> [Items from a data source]
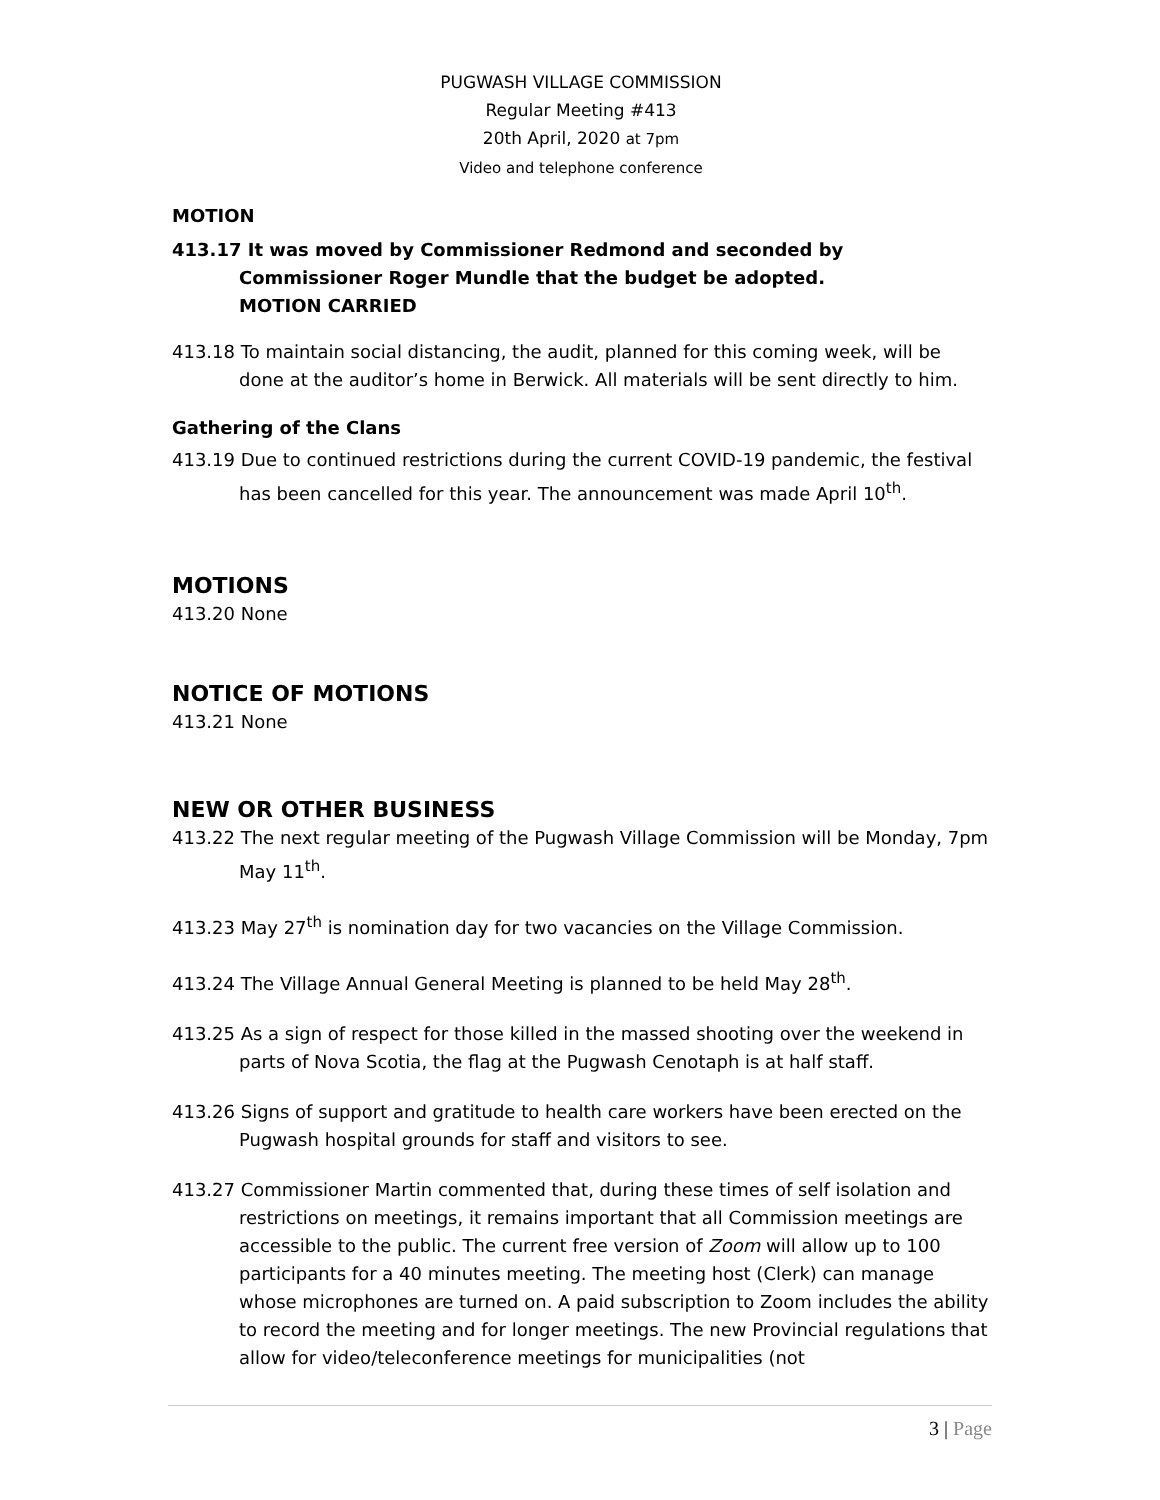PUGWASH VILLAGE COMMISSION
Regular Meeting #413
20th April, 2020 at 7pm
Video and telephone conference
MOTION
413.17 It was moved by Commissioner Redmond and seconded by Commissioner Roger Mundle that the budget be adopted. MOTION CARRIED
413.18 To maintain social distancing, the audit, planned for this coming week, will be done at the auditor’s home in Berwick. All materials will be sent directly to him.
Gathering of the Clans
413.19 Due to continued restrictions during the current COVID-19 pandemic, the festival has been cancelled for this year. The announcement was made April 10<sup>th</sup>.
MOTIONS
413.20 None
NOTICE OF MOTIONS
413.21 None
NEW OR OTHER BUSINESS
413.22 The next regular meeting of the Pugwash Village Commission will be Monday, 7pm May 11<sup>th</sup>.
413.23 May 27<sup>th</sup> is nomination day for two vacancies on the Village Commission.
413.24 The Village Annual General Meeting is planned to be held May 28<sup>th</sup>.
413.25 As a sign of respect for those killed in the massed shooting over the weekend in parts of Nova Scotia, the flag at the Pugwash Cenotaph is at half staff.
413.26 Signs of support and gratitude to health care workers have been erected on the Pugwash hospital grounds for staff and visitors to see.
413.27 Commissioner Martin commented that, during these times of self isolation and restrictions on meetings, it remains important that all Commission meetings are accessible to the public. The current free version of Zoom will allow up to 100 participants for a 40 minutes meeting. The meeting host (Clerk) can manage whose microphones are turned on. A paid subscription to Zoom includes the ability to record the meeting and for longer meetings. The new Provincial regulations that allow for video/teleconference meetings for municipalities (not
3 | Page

> [TASK DETAILS] Retype the records above line for line and exactly, omitting their pictures.

> [ANSWER TO THE PROBLEM]
PUGWASH VILLAGE COMMISSION
Regular Meeting #413
20th April, 2020 at 7pm
Video and telephone conference
MOTION
413.17 It was moved by Commissioner Redmond and seconded by Commissioner Roger Mundle that the budget be adopted. MOTION CARRIED
413.18 To maintain social distancing, the audit, planned for this coming week, will be done at the auditor’s home in Berwick. All materials will be sent directly to him.
Gathering of the Clans
413.19 Due to continued restrictions during the current COVID-19 pandemic, the festival has been cancelled for this year. The announcement was made April 10<sup>th</sup>.
MOTIONS
413.20 None
NOTICE OF MOTIONS
413.21 None
NEW OR OTHER BUSINESS
413.22 The next regular meeting of the Pugwash Village Commission will be Monday, 7pm May 11<sup>th</sup>.
413.23 May 27<sup>th</sup> is nomination day for two vacancies on the Village Commission.
413.24 The Village Annual General Meeting is planned to be held May 28<sup>th</sup>.
413.25 As a sign of respect for those killed in the massed shooting over the weekend in parts of Nova Scotia, the flag at the Pugwash Cenotaph is at half staff.
413.26 Signs of support and gratitude to health care workers have been erected on the Pugwash hospital grounds for staff and visitors to see.
413.27 Commissioner Martin commented that, during these times of self isolation and restrictions on meetings, it remains important that all Commission meetings are accessible to the public. The current free version of Zoom will allow up to 100 participants for a 40 minutes meeting. The meeting host (Clerk) can manage whose microphones are turned on. A paid subscription to Zoom includes the ability to record the meeting and for longer meetings. The new Provincial regulations that allow for video/teleconference meetings for municipalities (not
3 | Page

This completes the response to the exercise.